Hello everyone and welcome to this live blog. The camp’s website gives all the details but here’s the schedule for the main stage:
12:00pm Opening Remarks
Paul Murphy, Editor, FT Alphaville
Cardiff Garcia, Editor, FT Alphaville
12:10pm Keynote: Disrupting Death
Transhumanists advocate for overcoming human mortality. To do this, they aim to usher in technologies such as bionic hearts, mind uploading, exoskeleton technology, robotics, nootropics, 3-D printed organs, and cranial implants. They also aim to use Artificial Intelligence to reach the Singularity – a point where intelligence is so advanced it becomes unrecognizable to humans.
Collectively, these technologies and ambitions will forever alter the human species and make human life on Earth transhuman. Subsequently, they will also create vast amounts of new wealth, commerce, and industry.
Zoltan Istvan, Writer, futurist, philosopher and 2016 US Presidential Candidate
1:00pm Networking Break
1:15pm Keynote: The Global Financial Ecosystem 2000 – 2020: Evolution, Disruption, Calibration – Zoltan Pozsar, Director, Credit Suisse
Since 2000, which has been dubbed a “biblical year” for finance, the financial system has adapted more or less organically to regulatory changes imposed on it, but part of this evolution included the emergence and growing significance of the so-called shadow banking sector, in which the conditions for the financial crisis of 2008 were nurtured.
Will post-crisis reforms imposed since the global financial crisis have equally unexpected feedback effects on the system? If so, what industry blind spots are possibly emerging this time round?
2.00pm Keynote: What should we really be measuring? – Diane Coyle, CEO, Enlightenment Economics
GDP – as easy as ABC, 123?
Diane Coyle, economist and author of GDP: A brief but affectionate history, discusses the problem with the statistics we use to understand the economy. We use GDP and other figures to create economic narratives, but how valid are they? Are they really capturing the digital world? Should we be doing a better job of accounting for environmental damage? Will big data make it easier to describe the world around us – or will it instead create an even more confused picture of the economy?
2:30pm Networking Break
3:00pm Keynote: Will we crash again? – Steve Keen, Economist, Institute for New Economic Thinking (INET)
Professor Steve Keen, head of economics at Kingston University London, takes us through the conditions that led us to the current crisis, and shows that the conventional wisdom got the crisis back to front – in effect, they blamed the symptom for causing the disease. The real cause – the bursting of a private debt bubble – hasn’t been addressed, and lies in waiting ready to cause the next crisis in the next 2-5 years. A global crash may not occur – though one in China is a certainty – but the world has “turned Japanese” and false economic dawns will alternate with stagnation from now on. To escape, economists embrace unorthodox thinking and so must policymakers, but the odds are that they will not.
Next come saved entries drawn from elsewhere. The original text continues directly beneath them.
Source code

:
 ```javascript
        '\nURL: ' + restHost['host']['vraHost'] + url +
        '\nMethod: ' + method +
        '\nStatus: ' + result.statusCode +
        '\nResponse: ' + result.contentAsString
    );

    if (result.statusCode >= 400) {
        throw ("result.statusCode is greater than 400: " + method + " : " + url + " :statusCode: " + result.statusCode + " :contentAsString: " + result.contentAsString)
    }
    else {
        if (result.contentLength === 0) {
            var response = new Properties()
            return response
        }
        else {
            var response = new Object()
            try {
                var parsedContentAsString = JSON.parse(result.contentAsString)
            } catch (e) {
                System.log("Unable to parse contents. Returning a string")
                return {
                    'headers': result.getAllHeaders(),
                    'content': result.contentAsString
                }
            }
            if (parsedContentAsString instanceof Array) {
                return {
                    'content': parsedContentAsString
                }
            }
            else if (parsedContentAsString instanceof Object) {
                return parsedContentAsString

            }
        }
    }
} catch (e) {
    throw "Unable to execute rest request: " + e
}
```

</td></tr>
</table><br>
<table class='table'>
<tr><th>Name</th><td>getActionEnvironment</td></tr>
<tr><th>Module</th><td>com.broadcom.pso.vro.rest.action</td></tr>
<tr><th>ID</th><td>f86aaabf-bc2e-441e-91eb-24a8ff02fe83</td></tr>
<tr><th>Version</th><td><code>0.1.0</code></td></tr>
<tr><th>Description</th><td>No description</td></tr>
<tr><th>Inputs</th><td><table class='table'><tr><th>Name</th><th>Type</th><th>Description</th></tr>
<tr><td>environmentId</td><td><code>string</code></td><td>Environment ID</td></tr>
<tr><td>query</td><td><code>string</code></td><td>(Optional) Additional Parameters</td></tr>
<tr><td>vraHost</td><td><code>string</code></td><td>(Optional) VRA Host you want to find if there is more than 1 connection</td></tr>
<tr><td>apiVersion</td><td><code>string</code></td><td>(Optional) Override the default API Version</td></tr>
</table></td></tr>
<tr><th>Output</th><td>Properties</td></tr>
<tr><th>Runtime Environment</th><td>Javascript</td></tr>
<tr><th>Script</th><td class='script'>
4:00pm Panel: China – Because Xi’s worth it
Anne Stevenson-Yang, Co-founder and Research Director, J Capital Research
George Magnus, Economist, author and independent advisor
Charlene Chu, Senior Partner of Autonomous Research Asia
Moderator: David Keohane, India Correspondent, FT Alphaville
5:00pm Keynote: Smart guy in the room – Andrew Fastow, former Enron CFO
Despite today’s more regulated and enlightened business environment, we continue to witness “Enron-esque” failures of corporate governance.
Enron’s former CFO will make observations about how the ambiguity and complexity of laws and regulations breeds opportunity for problematic decisions and will discuss what questions corporate directors, management, attorneys, and accountants should ask in order to ensure that their companies not only follow the rules, but uphold the principles behind them.